#### ASSIGNMENT A:
In the rows, from the first one through the line containing "Reading left to right, list", replace "slice" with "segment" and reproduce those lines with everything else unchanged.

#### DOCUMENT EXCERPT:
┌────────

Thursday, December 12, 2013

"And The Truth Shall Set You Free..."

For Gay High-school Coaches, Coming Out Is A Game Of Chance
by Timothy Bella

 

THE FLAGSHIP
December 12, 2013

Coach Anthony Nicodemo, middle, goes over the goals of the first practice with the men's basketball team at Saunders High School in Yonkers, N.Y., earlier this month.
Coach Anthony Nicodemo, middle, goes over the goals of the first practice with the men's basketball team at Saunders Trades and Technical High School in Yonkers, N.Y., last month.
 Timothy Bella for Al Jazeera America
YONKERS, N.Y. — Anthony Nicodemo is peeved. The head coach of the boys’ basketball team at Saunders Trades and Technical High School can’t believe what he’s just heard inside the school’s run-down weight room.
“A 67 in U.S. history?” he says. “I hate it when someone is failing history. I teach history.”
Nicodemo walks into the locker room, where a player is eating a slice of pizza. It’s the last thing the coach wants to see members of his team eating 12 minutes before practice. He’s still peeved: “Find a way to eat something else.”
It’s the first official practice day of the season for Nicodemo’s Blue Devils, and he’s all business. “We don’t have a lot of time,” he tells the players as they head to the court. “No B.S. Let’s get out there and get it done.”
Nicodemo, 35, is a 17-year veteran of coaching. He’s bald with a beard and has an intense but supportive manner. Yet in one important way, he’s not like most coaches. This summer, Nicodemo told his players something about himself that he’s kept private for 15 years: He is gay.
Nicodemo is believed to be the first openly gay boys’ high-school basketball coach in the New York City metropolitan area and is one of just a handful of gay high-school coaches who’ve gone public with their sexual orientation.
His first season since coming out tips off Saturday. School administrators, parents and students have been supportive of his announcement. Nationally, however, gay high-school coaches have met mixed reactions. Some have lost their jobs, subsequently accusing their schools of firing them for their sexual orientation. Coaches and administrators interviewed for this article say there’s growing acceptance among students but that school administrators and parents often remain uncomfortable with the idea of an openly gay coach working with adolescents.

└────────

#### DATA FOR THIS TASK:
┌────────

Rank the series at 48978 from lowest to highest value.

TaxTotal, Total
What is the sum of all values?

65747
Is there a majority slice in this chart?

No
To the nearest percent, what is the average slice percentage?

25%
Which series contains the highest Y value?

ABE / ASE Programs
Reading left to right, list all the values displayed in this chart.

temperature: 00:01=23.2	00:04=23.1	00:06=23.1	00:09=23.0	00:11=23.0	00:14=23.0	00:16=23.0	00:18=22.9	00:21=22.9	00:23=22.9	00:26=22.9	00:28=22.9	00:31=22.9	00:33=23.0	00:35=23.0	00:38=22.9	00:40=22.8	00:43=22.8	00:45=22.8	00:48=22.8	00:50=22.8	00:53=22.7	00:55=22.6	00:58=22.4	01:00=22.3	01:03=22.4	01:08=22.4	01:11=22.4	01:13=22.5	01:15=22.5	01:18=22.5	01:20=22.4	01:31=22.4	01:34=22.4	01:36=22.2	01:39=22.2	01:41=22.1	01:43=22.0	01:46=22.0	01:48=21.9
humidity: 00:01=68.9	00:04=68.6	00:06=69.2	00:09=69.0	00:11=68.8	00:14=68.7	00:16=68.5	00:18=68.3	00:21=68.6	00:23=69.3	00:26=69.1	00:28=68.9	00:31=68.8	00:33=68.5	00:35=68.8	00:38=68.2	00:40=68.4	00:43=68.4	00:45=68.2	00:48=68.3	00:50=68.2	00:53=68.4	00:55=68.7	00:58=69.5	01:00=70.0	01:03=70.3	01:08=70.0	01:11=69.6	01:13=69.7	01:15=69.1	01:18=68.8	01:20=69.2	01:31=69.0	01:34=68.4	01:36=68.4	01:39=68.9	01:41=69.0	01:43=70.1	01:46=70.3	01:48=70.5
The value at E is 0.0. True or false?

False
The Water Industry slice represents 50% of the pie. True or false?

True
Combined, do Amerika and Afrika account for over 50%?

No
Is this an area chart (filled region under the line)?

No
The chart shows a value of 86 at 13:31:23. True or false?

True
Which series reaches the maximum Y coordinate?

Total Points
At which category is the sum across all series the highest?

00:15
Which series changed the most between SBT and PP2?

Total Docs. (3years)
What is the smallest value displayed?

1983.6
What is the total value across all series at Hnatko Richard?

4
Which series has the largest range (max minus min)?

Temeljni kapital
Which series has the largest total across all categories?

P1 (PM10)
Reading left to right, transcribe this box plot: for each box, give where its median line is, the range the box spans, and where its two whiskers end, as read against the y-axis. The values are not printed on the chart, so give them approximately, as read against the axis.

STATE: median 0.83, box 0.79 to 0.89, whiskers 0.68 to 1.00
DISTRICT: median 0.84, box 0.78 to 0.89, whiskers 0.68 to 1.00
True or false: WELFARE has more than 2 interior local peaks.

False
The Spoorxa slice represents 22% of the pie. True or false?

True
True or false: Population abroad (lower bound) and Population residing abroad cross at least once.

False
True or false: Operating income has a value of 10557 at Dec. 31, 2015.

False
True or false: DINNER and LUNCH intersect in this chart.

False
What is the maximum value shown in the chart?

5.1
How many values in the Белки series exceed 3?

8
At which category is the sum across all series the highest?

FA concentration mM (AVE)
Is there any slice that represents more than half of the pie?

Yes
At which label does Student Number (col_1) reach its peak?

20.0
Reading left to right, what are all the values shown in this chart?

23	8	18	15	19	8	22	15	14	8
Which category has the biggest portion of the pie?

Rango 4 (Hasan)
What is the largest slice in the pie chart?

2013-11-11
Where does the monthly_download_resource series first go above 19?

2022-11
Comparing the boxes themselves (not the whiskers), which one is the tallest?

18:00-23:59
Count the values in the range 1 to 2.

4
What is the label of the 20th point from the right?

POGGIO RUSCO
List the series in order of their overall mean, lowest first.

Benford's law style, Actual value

└────────

#### ASSIGNMENT B:
Answer these questions using the article on gay high-school coaches:
(i) How old is Anthony Nicodemo?
(ii) For how many years had he kept his sexual orientation private before telling his players?
(iii) On what day does his first season since coming out tip off?

#### ANSWER SPACE A:
Rank the series at 48978 from lowest to highest value.

TaxTotal, Total
What is the sum of all values?

65747
Is there a majority segment in this chart?

No
To the nearest percent, what is the average segment percentage?

25%
Which series contains the highest Y value?

ABE / ASE Programs
Reading left to right, list all the values displayed in this chart.

#### ANSWER SPACE B:
(i) 35
(ii) 15 years
(iii) Saturday